The latest controversy over dress habits among France’s six million Muslims follows public differences this month between Presidents Obama and Sarkozy over the merits of legislating on religious clothing.
A group of 58 MPs from the Left and Right called on Wednesday for parliament to react to the phenomenon of women who are adopting what they called oppressive head-to-toe Islamic dress that “breaches individual freedoms”.
Luc Chatel, the Industry Minister and government spokesman, supported the MPs. “If it were determined that wearing the burka is a submissive act, and that it is contrary to republican principles, naturally parliament would have to draw the necessary conclusions,” he said.
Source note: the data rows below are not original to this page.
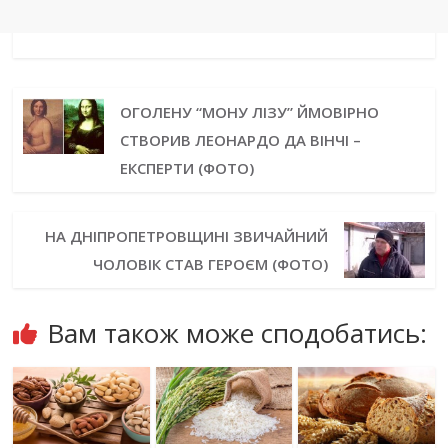
ОГОЛЕНУ “МОНУ ЛІЗУ” ЙМОВІРНО
СТВОРИВ ЛЕОНАРДО ДА ВІНЧІ –
ЕКСПЕРТИ (ФОТО)
НА ДНІПРОПЕТРОВЩИНІ ЗВИЧАЙНИЙ
ЧОЛОВІК СТАВ ГЕРОЄМ (ФОТО)
Вам також може сподобатись:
Asked whether that would mean legislation, he replied: “Why not?”
The new debate over Muslim dress is reviving passions that surrounded France’s 2004 law banning religious headcover in state schools. André Gerin, a Communist MP, led the motion for an inquiry, calling the burka and niqab “a moving prison” for women.
Women’s groups, including some Muslim-led ones, back new measures against the practices of a growing but still small minority of radical Muslims.
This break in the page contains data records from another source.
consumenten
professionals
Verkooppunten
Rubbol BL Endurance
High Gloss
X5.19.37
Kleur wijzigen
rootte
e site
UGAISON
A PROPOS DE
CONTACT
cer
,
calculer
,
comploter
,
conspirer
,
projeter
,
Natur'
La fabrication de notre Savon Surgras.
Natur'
Fadela Amara, a rights campaigner of Algerian background, who is the Housing Minister, said that she was alarmed by the number of women “who are being put in this kind of tomb”. She added: “We must do everything to stop burkas from spreading.”
Muslim leaders have mixed views about new legislation. Dalil Boubakeur, the rector of the Paris Mosque, supported an inquiry, saying that face covering for women was a fundamentalist practice originating in Afghanistan that was not prescribed by Islam. The national Muslim Council, which is less tied to the Establishment, accused lawmakers of wasting time on a fringe phenomenon.
“To raise the subject like this . . . is a way of stigmatising Islam,” said Mohammed Moussaoui, the head of the council. There are no precise figures, but experts estimate that several thousand women, mainly born in France, have taken to full costumes with face covering.
In 2004, when he was Interior Minister, Mr Sarkozy was not enthusiastic about the school headscarf ban and he remains wary of stigmatising Muslims.However, he defended the French approach when the US President visited two weeks ago. He is unlikely to be sympathetic to further prohibitions.
Mr Obama had taken a swipe at French and other European laws in a speech in Cairo in which he said that the United States prized freedom of religion and “we are not going to tell people what to wear”.
Mr Sarkozy told Mr Obama in Normandy on June 6 that French principles of equality meant that people should not display religious affiliation in state institutions.
He added: “It is not a problem that young girls may choose to wear a veil or a headscarf as long as they have actually chosen to do so, as opposed to this being imposed upon them, be it by their families or by their environment.”